Tout est indiqué dans ce guide. Mais il faudra aux voyageurs franchir pas mal de barrages pour atteindre l’aire, traverser des accotements, sauter des talus, descendre des fossés. Parfois il faudra descendre de voiture pour vérifier la chaussée, le passage d’une plate-forme ferrée avec la caravane, contourner une butte, un rond-point ou un échangeur. Pas facile l’accès, mais ce sera la garantie de ne pas être dérangé et de ne pas déranger le voisinage, si d’aventure il y a âme qui vive. Il faudra aussi faire attention aux dessertes agricoles, aux chemins latéraux et aux bassins de rétention des eaux, la baignade n’est pas conseillée. Pour qui chercherait un autre repère, dès que le bitume s’arrête sous vos pas, c’est que vous approchez ; si vous sentez des poussières lourdes et âcres, vous y êtes presque ; et lorsque le nez vous piquera, alors vous êtes contre l’usine classée Seveso seuil haut, non loin du terrain de motocross et de la déchèterie. Des aires gratuites ? Point du tout, il vous en coûtera de 20 à 50 euros les deux jours, en moyenne 300 euros par mois.

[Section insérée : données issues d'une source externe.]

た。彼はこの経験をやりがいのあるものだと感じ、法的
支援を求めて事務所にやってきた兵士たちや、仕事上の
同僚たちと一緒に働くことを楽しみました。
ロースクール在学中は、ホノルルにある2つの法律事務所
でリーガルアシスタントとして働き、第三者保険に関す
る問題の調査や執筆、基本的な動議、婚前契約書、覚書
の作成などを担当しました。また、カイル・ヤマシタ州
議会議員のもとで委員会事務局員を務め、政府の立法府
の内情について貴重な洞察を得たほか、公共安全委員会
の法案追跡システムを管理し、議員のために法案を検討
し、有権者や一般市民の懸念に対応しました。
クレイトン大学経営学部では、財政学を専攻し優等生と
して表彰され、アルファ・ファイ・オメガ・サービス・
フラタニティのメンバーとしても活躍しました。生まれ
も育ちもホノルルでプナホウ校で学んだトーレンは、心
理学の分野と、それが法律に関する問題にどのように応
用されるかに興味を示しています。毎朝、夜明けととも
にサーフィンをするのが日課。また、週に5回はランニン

Au cours de ces haltes obligées, il faut suivre les histoires tumultueuses recueillies par William Acker, qui disent une lente sédentarisation forcée par les assignations territoriales, la mémoire des internements passés, « dan’n tan Lontan » où l’on vivait de la vannerie et où l’on s’arrêtait dans un pré sur le bord du chemin, les ruses pour échapper à la discrimination, la chasse, les forêts, une vie en camion et toujours ces rochers placés au bon endroit pour vous empêcher de vous installer. « De ridicules pierres en réalité, des pierres de la honte, qui poussent partout en France et qui font craindre l’occupant temporaire : le droit, le titre ou les rochers. »
On le voit. Le choix des lieux d’habitat pour « ces gens-là » est clos. Leur assignation spatiale à l’emprise publique est manifeste. Fixer, identifier : les livrets de circulation successeurs des carnets anthropométriques ne sont pas loin, jusqu’à l’appellation de « gens du voyage » relative aux « aires d’accueil des gens du voyage » des années 1990. Bien que la plupart soient français, c’est leur mobilité qui inquiète et qui est freinée par ce verrou des « aires d’accueil ».
Remercions William Acker de nous faire toucher du doigt et de l’œil ce que le bannissement veut dire en 2021, cet exil silencieux qui exclut « ces gens-là » de nos cartes routières habituelles. Ou, plutôt, de notre horizon. C’est le sens premier du bannissement : être éloigné de notre table et de notre regard ; être ravalé dans ces « ailleurs » sans lieu, rudes, massifs et oppressifs. Les voyageurs sont saisis non plus dans leur mobilité mais à travers la main de l’ordre public et de leur installation interdite. Il suffit d’ouvrir le moindre journal local pour entendre ce murmure ininterrompu.